Who breaks a butterfly upon a wheel?

Just as I was about to switch the crackberry off on Wednesday night, I got an email from the Planning Inspectorate informing me that a recent appeal by a developer seeking to build on former allotment land adjacent to London Road station had been allowed.

I can't begin to say how gutted I am about this. This site has history - as does the developer.

I was approached by the Friends of London Road Allotments (FLORA) in autumn '07, when a previous application to build nine poky flats on this previously undeveloped site (which is an urban haven for wildlife including slow worms) was the subject of a planning appeal by informal hearing. We defended this appeal successfully, and residents and councillors alike started to brace themselves for the next application.

This latest application was for four three-bedroom dwellings. When this was again refused by Local Planning Authority officers, the developer decided to take it all the way to a Public Inquiry - no doubt flushed by the success earlier this year of the Highcroft Villas PI (a site which was also former railway allotments and owned by the same developer [hmm]). He even used the same barrister - one of the top Planning barristers in England & Wales.
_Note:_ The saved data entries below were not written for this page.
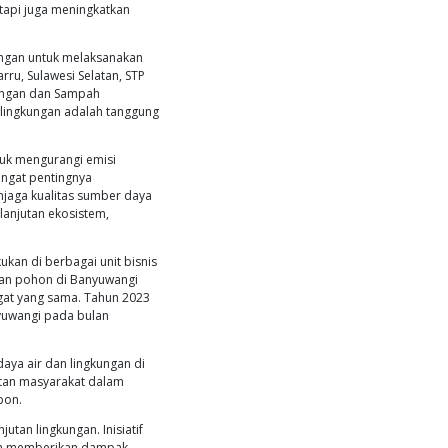
nesia Tbk (JAPFA), merayakan ulang tahun ke-36 dengan car
023, STP menyelenggarakan acara penanaman mangrove, m
 Mallusetasi, Sulawesi Selatan. Acara ini bukan hanya sekada
ng keberlanjutan lingkungan pesisir, sejalan dengan prins
k positif bagi lingkungan dan masyarakat, terutama di daer
miliki peran penting dalam menjaga keseimbangan ekosiste
rfungsi sebagai penyerap karbon dioksida, yang berperan pe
All that money. For four tiny houses. At the expense of not only the public purse (the council did their absolute best to defend the refusal and hired an equally top-flight Planning barrister), but also at the expense of the considerable mental, physical and emotional energies of the residents involved with FLORA, and of course to the detriment (to the point of annihilation) of the wildlife on the site, and the fact that this is a much-loved patch of urban greenery in the midst of the city.

This bitterly disappointing decision comes after years of campaigning by FLORA, residents and councillors.

Despite the fact that FLORA amassed a huge body of evidence to demonstrate that the site had been used as allotments and had never been built on, the Planning Inspector still chose to allow the appeal by Kingsbury Estates Ltd.

The Council fought hard against this, but sadly all our efforts weren’t enough to protect this site. Now this urban oasis, which is a haven for slow worms and other wildlife, will be lost forever, and I have profound concerns for the preservation of other cherished open spaces in our city.

The Inspector cited the Highcroft Villas PI and the recent granting of permission for development on a greenfield site at Princes Road as precedents for allowing the London Road station appeal.

This decision comes as Local Planning Authority officers are hard at work on the new Local Development Framework (LDF), which will replace the current Local Plan in 2010. The LDF contains an Open Spaces Study which seeks to protect urban green spaces, whether publically accessible or not.

But now I'm genuinely fearful that the Open Spaces Study will be severely weakened by this latest decision from the Planning Inspectorate, and that it will become virtually impossible for the Council to fight development proposals affecting inner-city green land.

It is deeply depressing to think that all the hard work that officers have put in to developing robust policies to protect urban open spaces has been totally undermined by the Planning Inspectorate. As a city, we are hemmed in by the sea and the South Downs, and these valuable pockets of wildlife habitat are quite rightly much-loved by the residents who live nearby.

Sadly it may now become impossible for us to protect these sites, despite the best efforts of officers, councillors and residents alike. This is a grim day for the Planning system in Brighton & Hove.